The last type of accumulator is a worklist accumulator which can be useful for creating tail recursive solutions for problems that don't have a natural accumulator. A worklist accumulator is a list of elements that need to be processed. The accumulator is used to keep track of the work that needs to be done.

Let's create a function that will takes a key and a binary tree and returns true if the key is in the tree and false otherwise.

Searching a Binary Tree
(define-struct node (k v l r))
;; BT is one of:
;;  - false
;;  - (make-node Integer String BT BT)
;; Interp.

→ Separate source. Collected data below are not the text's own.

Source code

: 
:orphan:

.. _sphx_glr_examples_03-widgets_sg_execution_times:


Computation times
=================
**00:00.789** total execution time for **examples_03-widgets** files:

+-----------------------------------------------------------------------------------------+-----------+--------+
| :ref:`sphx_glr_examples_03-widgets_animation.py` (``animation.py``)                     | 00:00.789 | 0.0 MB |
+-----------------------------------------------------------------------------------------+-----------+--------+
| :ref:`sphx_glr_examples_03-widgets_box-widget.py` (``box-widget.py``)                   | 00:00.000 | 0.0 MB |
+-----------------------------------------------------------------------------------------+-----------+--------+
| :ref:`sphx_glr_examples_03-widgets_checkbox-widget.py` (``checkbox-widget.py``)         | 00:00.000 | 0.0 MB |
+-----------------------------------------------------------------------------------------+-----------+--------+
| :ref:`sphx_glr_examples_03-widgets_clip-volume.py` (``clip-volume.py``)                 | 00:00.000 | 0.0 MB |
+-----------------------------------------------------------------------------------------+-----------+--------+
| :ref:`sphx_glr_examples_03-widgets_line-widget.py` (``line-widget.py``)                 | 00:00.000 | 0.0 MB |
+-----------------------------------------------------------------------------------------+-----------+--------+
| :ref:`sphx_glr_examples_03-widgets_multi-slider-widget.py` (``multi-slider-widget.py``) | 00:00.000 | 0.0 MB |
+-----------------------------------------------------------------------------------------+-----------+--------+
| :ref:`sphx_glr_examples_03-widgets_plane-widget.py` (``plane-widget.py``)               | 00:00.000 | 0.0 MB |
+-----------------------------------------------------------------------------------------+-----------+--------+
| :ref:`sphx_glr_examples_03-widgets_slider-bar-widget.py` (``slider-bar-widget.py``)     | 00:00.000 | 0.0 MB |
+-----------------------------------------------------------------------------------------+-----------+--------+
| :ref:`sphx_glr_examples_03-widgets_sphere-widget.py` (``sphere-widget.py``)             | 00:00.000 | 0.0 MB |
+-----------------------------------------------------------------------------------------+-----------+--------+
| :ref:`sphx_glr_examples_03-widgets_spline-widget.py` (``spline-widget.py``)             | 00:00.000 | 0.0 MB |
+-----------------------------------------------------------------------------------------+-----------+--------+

A binary tree, each node has a key, value and 2 children
(define BT1 false)
(define BT2 (make-node 1 "a"
                       (make-node 6 "f"
                                  (make-node 4 "d" false false)
                                  false)
                       (make-node 7 "g" false false)))


;; Integer BT -> Boolean
;; Produce true if the tree contains the given key
(check-expect (contains? 1 BT1) false)
(check-expect (contains? 1 BT2) true)
(check-expect (contains? 3 BT2) false)
(check-expect (contains? 7 BT2) true)

(define (contains? k bt)
  ;; todo: (listof BT); the list of so far univisited subtrees
  (local [(define (contains/one? bt todo)
            (cond [(false? bt) (contains/list? todo)]
                  [else
                   (if (= (node-k bt) k)
                       true
                       (contains/list? (cons (node-l bt)
                                            (cons (node-r bt)
                                                  todo))))]))
          
          (define (contains/list? todo)
            (cond [(empty? todo) false]
                  [else
                   (contains/one? (first todo) (rest todo))]))]
    
    (contains/one? bt empty)))

Here each node is placed into a worklist called todo and is worked through one at a time. This allows us to process the tree in a tail recursive manner.

note

One thing to note is when we are adding an accumulator to mutually recursive functions, we need add it to all the function.